- PROVIDED RECORDS -
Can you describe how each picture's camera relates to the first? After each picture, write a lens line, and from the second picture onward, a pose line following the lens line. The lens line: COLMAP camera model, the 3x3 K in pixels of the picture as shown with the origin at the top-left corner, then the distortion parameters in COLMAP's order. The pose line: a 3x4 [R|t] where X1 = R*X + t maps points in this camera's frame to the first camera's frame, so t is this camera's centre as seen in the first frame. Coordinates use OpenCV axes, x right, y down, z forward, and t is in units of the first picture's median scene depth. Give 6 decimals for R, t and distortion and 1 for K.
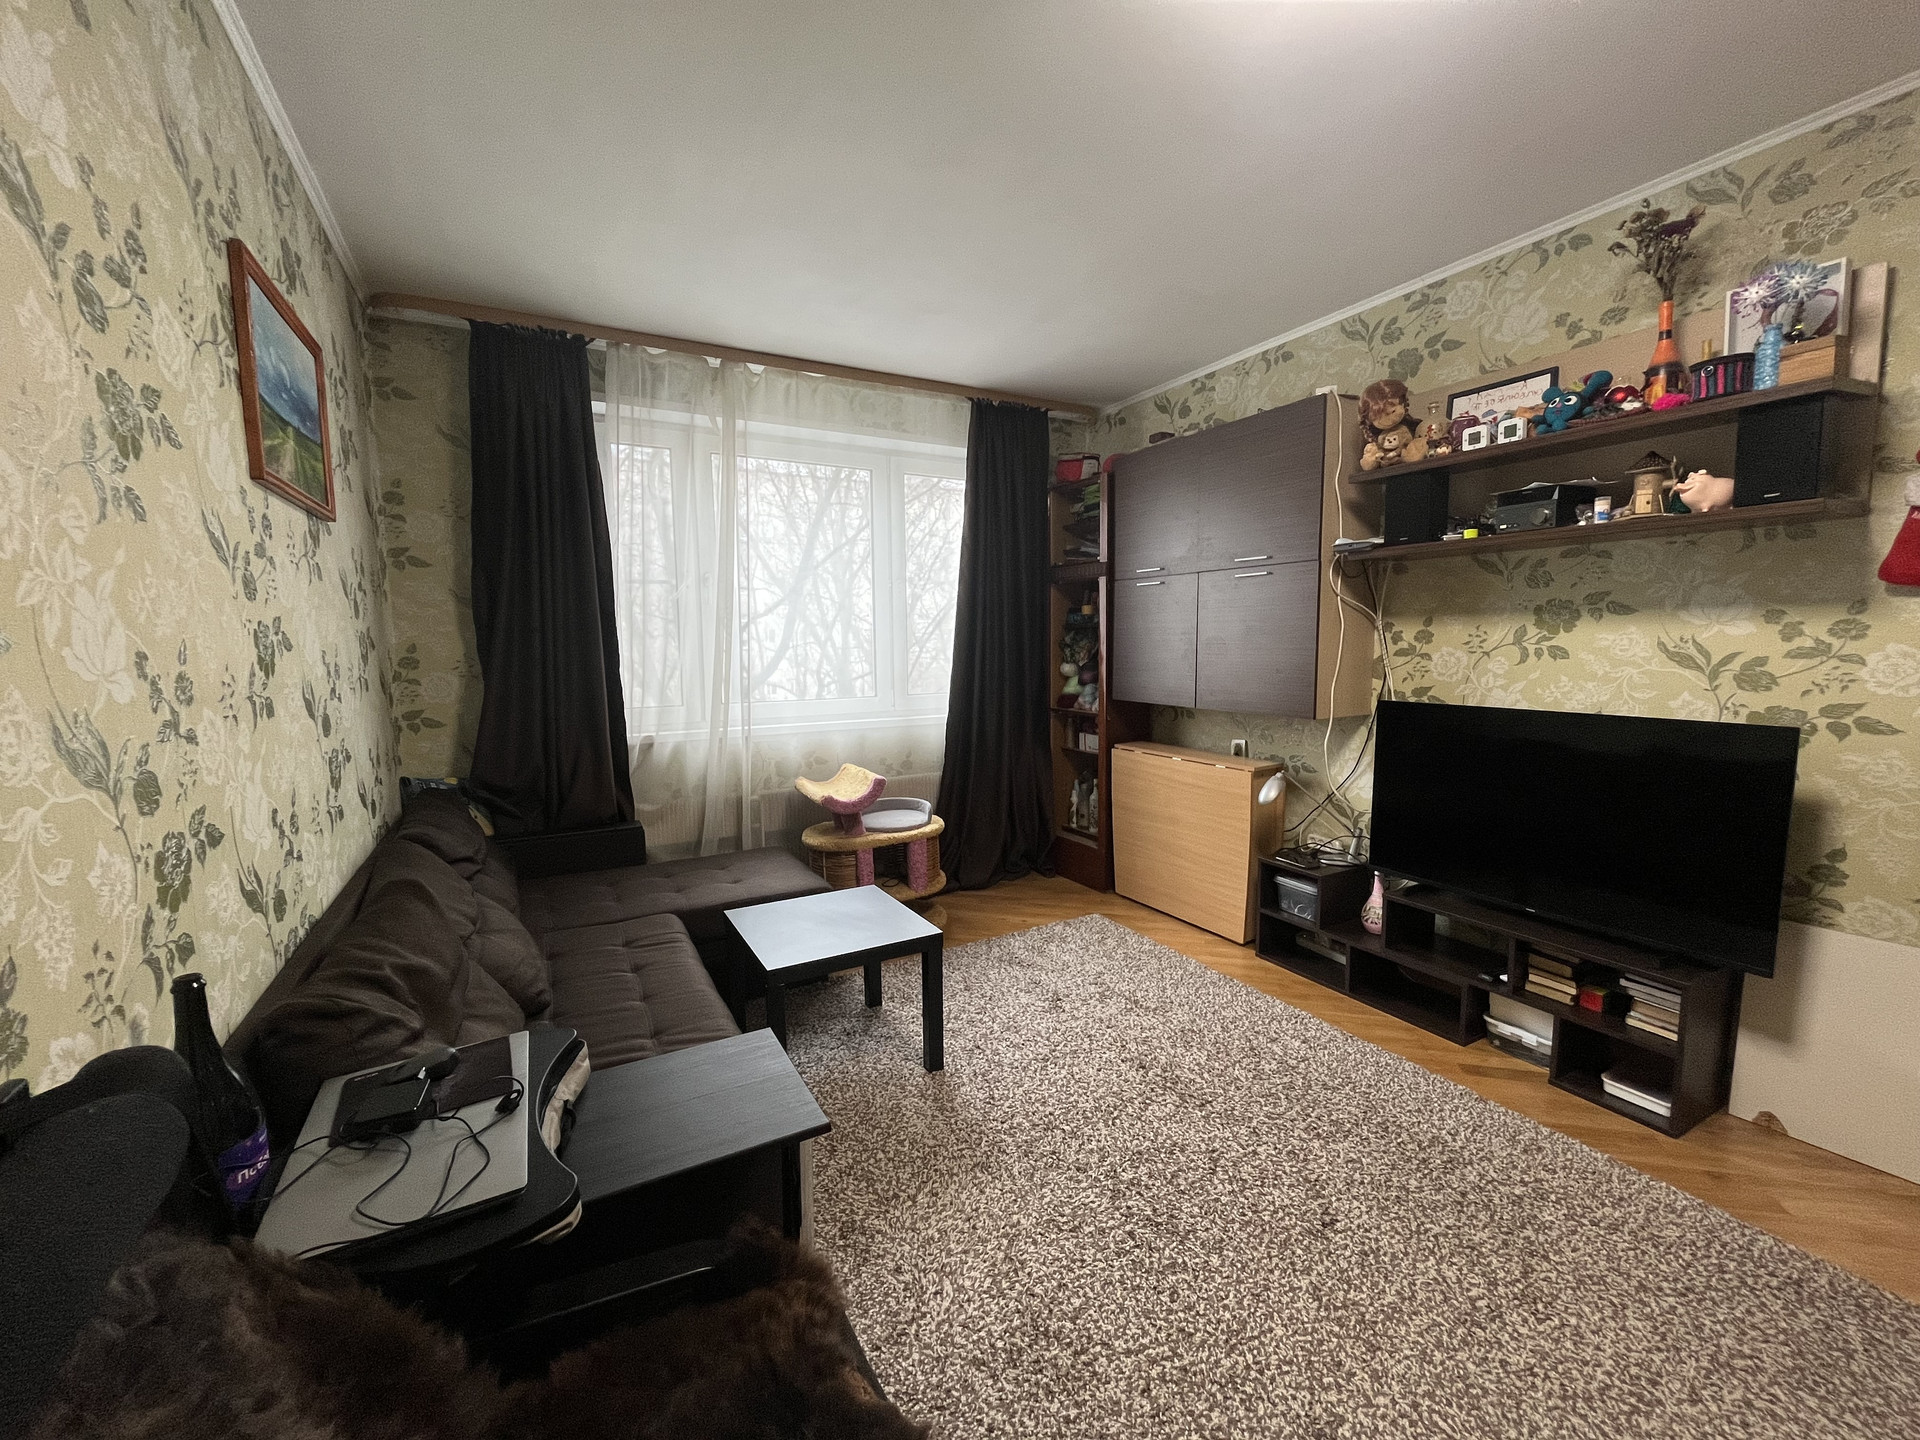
lens RADIAL K [[770.0, 0, 961.5], [0, 770.0, 716.4], [0, 0, 1]] dist [-0.002843, -0.000439]
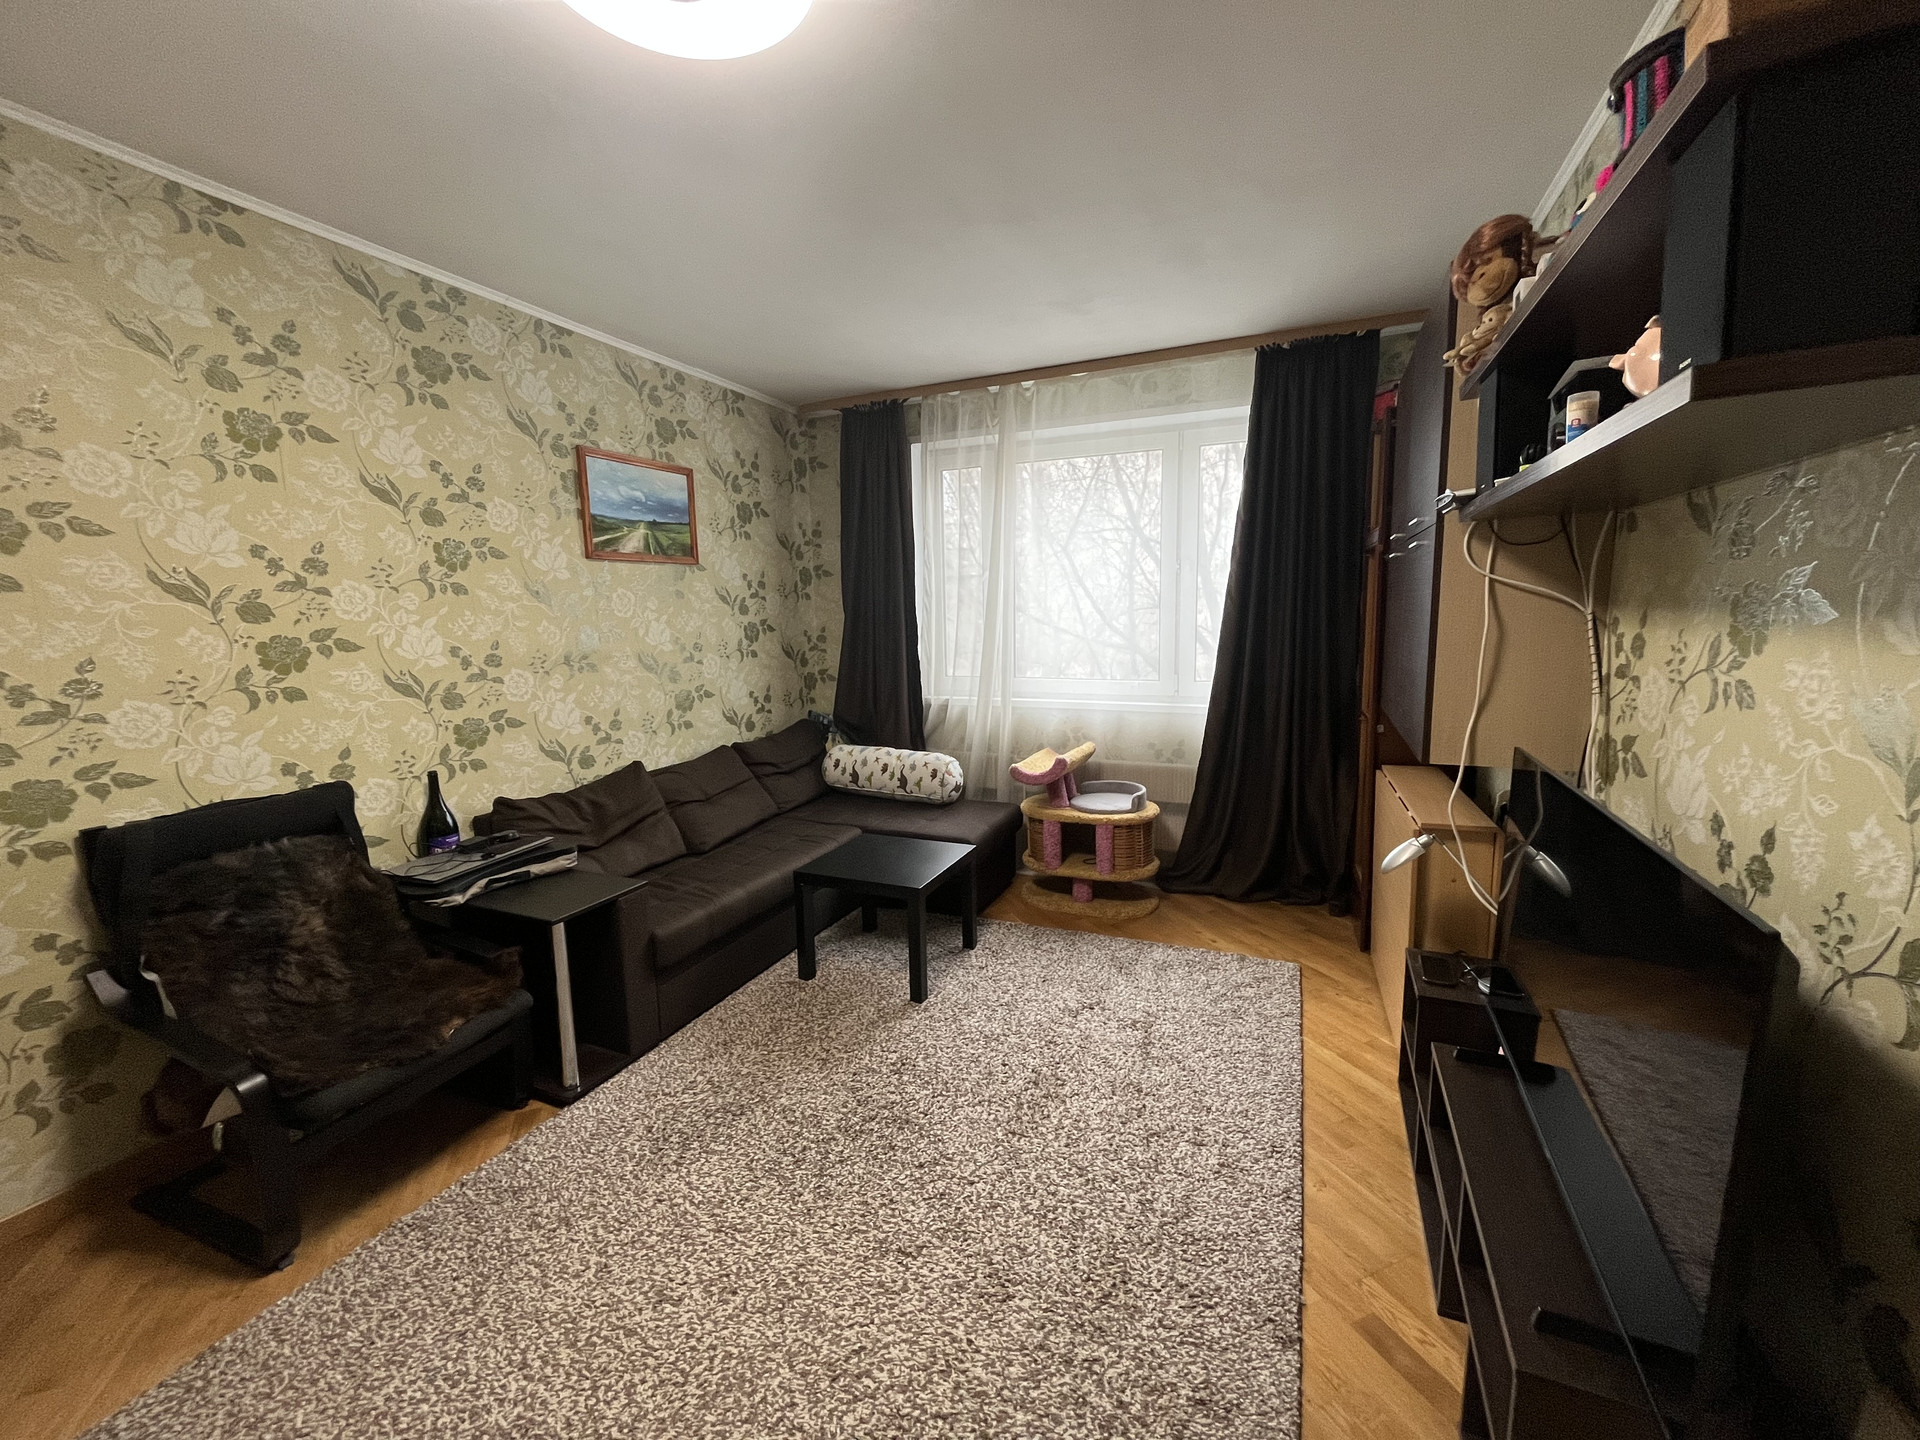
lens RADIAL K [[770.0, 0, 961.5], [0, 770.0, 716.4], [0, 0, 1]] dist [-0.002843, -0.000439]
pose [[0.611354, 0.107680, -0.783997, 0.633696], [-0.066628, 0.994185, 0.084594, -0.057314], [0.788548, 0.000519, 0.614974, 0.234305]]
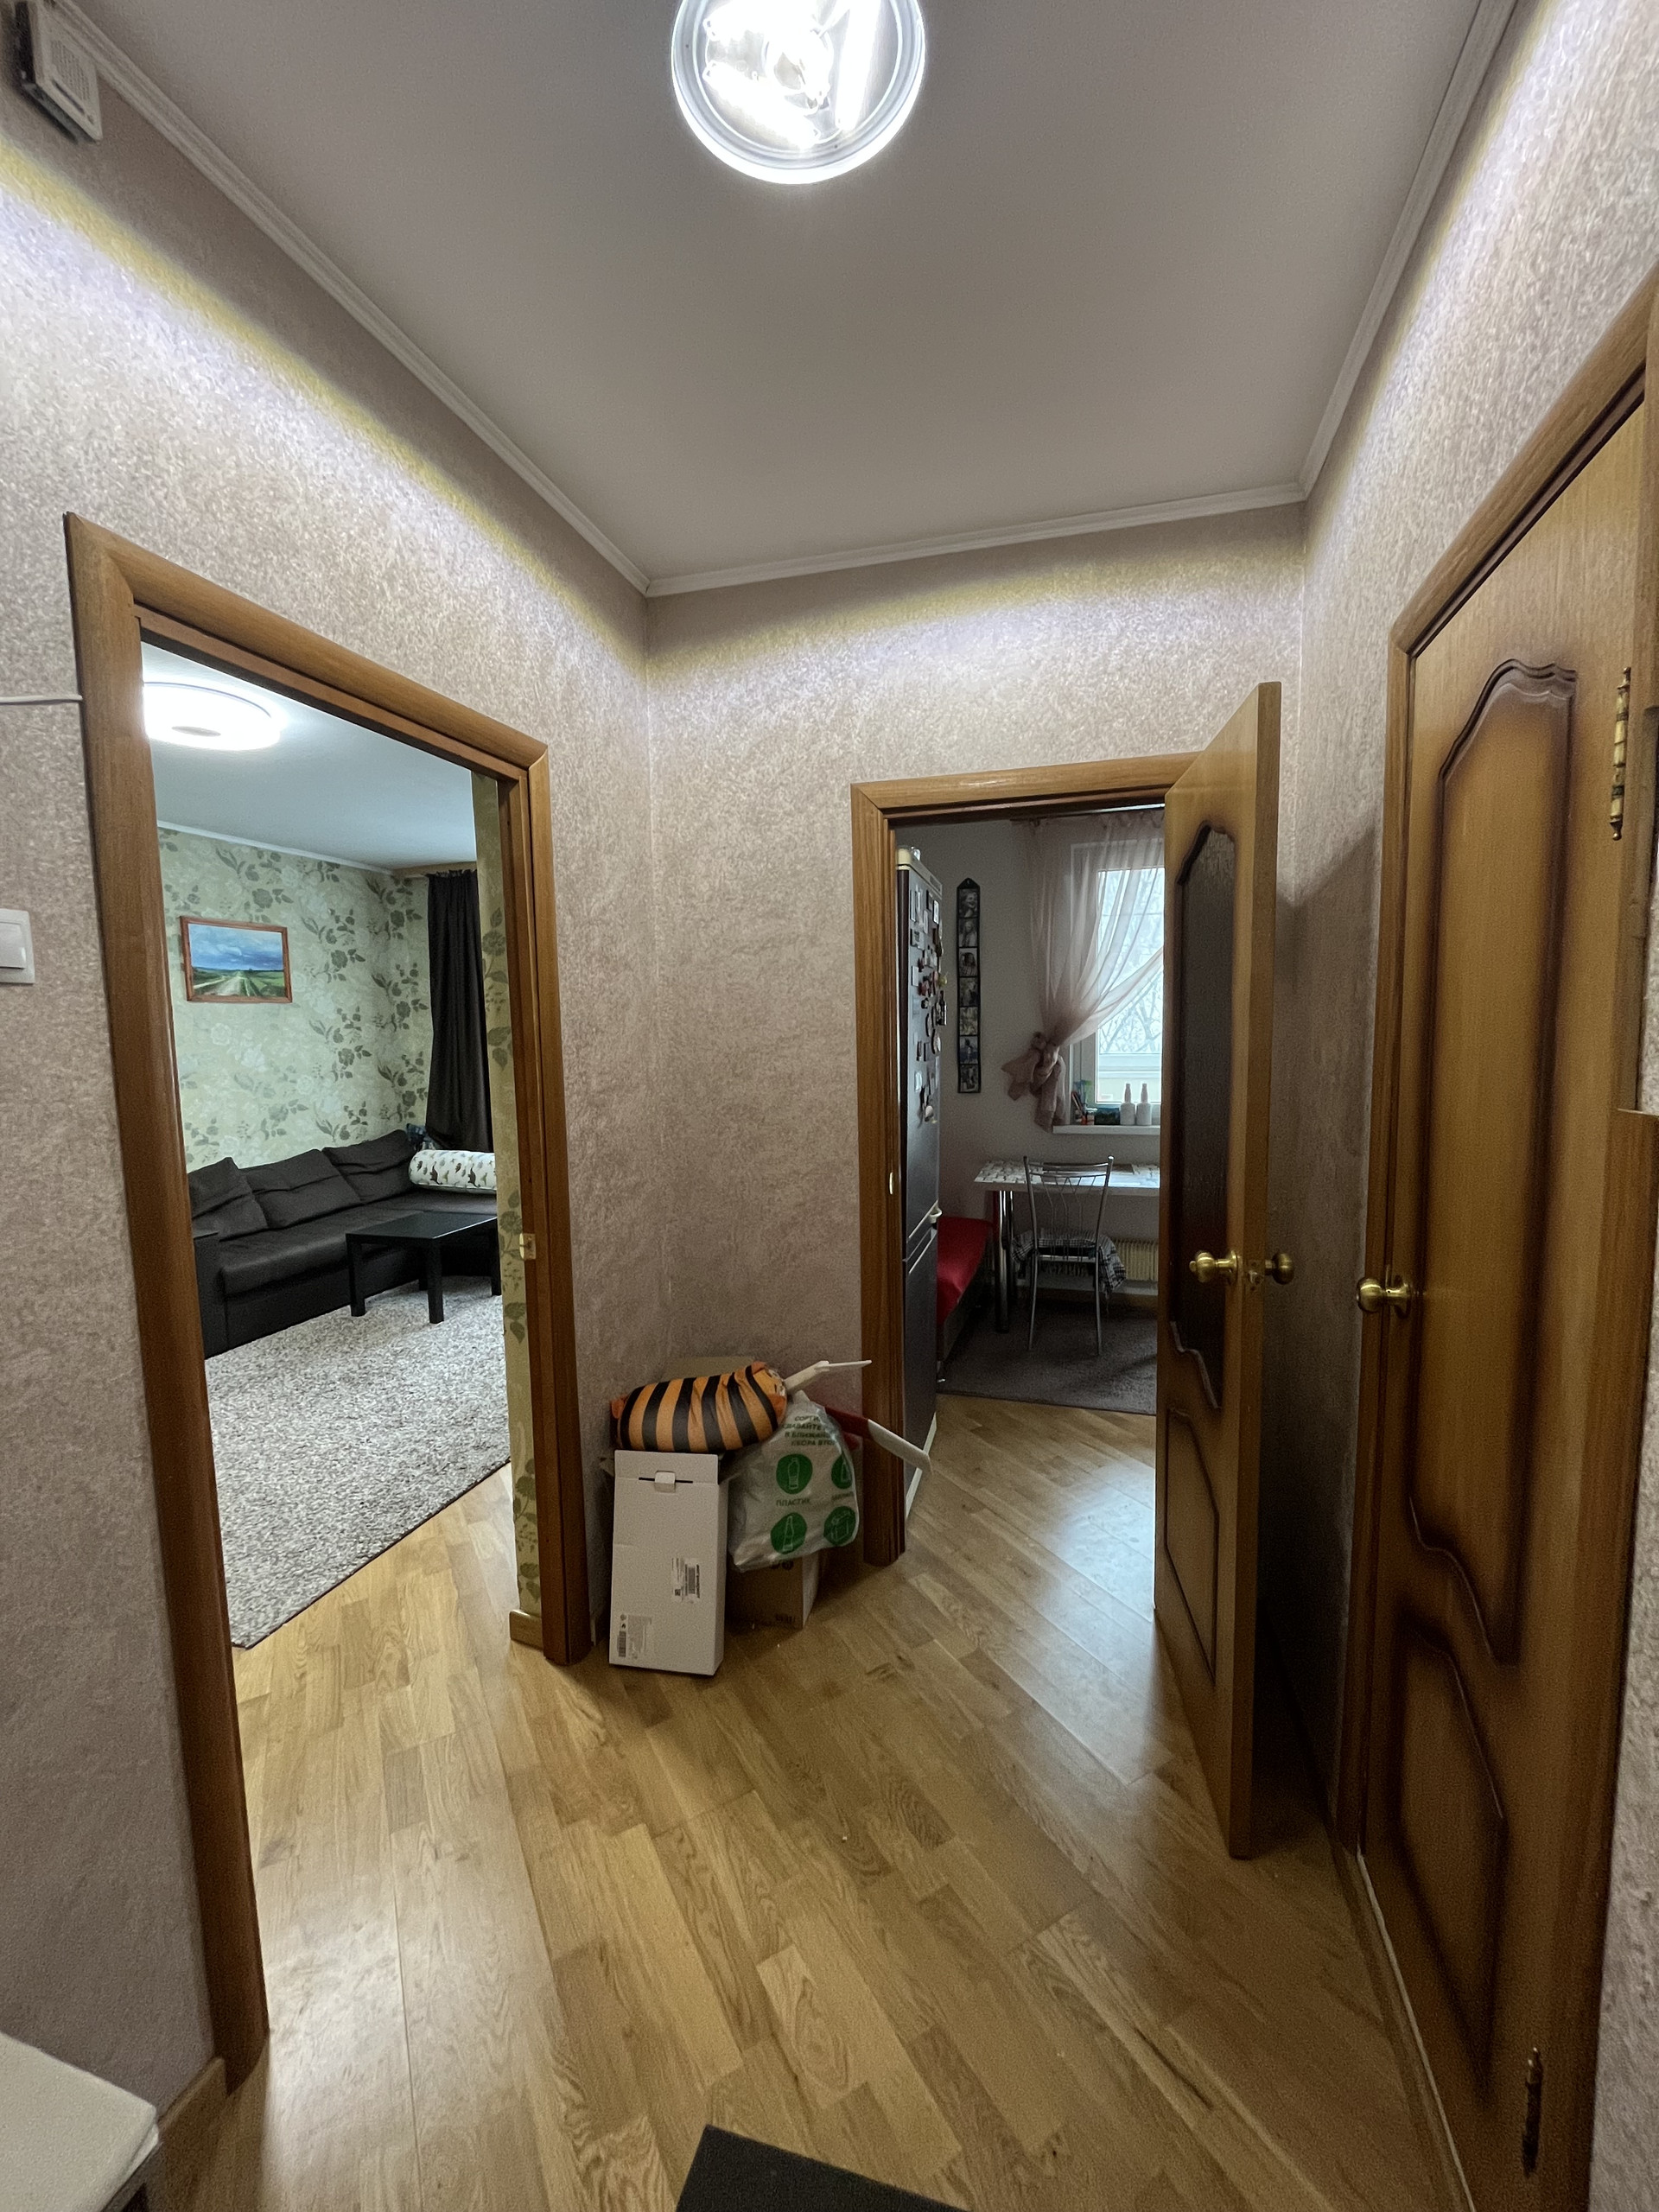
lens RADIAL K [[887.1, 0, 829.5], [0, 887.1, 1106.0], [0, 0, 1]] dist [-0.002843, -0.000439]
pose [[0.703000, 0.060755, -0.708590, 1.324573], [-0.059497, 0.997876, 0.026530, -0.070995], [0.708697, 0.023508, 0.705121, 0.185135]]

- ASSIGNMENT -
Omit pictures; set down the rest of the material word for word.

- REPLY TO THE TASK -
Can you describe how each picture's camera relates to the first? After each picture, write a lens line, and from the second picture onward, a pose line following the lens line. The lens line: COLMAP camera model, the 3x3 K in pixels of the picture as shown with the origin at the top-left corner, then the distortion parameters in COLMAP's order. The pose line: a 3x4 [R|t] where X1 = R*X + t maps points in this camera's frame to the first camera's frame, so t is this camera's centre as seen in the first frame. Coordinates use OpenCV axes, x right, y down, z forward, and t is in units of the first picture's median scene depth. Give 6 decimals for R, t and distortion and 1 for K.
lens RADIAL K [[770.0, 0, 961.5], [0, 770.0, 716.4], [0, 0, 1]] dist [-0.002843, -0.000439]
lens RADIAL K [[770.0, 0, 961.5], [0, 770.0, 716.4], [0, 0, 1]] dist [-0.002843, -0.000439]
pose [[0.611354, 0.107680, -0.783997, 0.633696], [-0.066628, 0.994185, 0.084594, -0.057314], [0.788548, 0.000519, 0.614974, 0.234305]]
lens RADIAL K [[887.1, 0, 829.5], [0, 887.1, 1106.0], [0, 0, 1]] dist [-0.002843, -0.000439]
pose [[0.703000, 0.060755, -0.708590, 1.324573], [-0.059497, 0.997876, 0.026530, -0.070995], [0.708697, 0.023508, 0.705121, 0.185135]]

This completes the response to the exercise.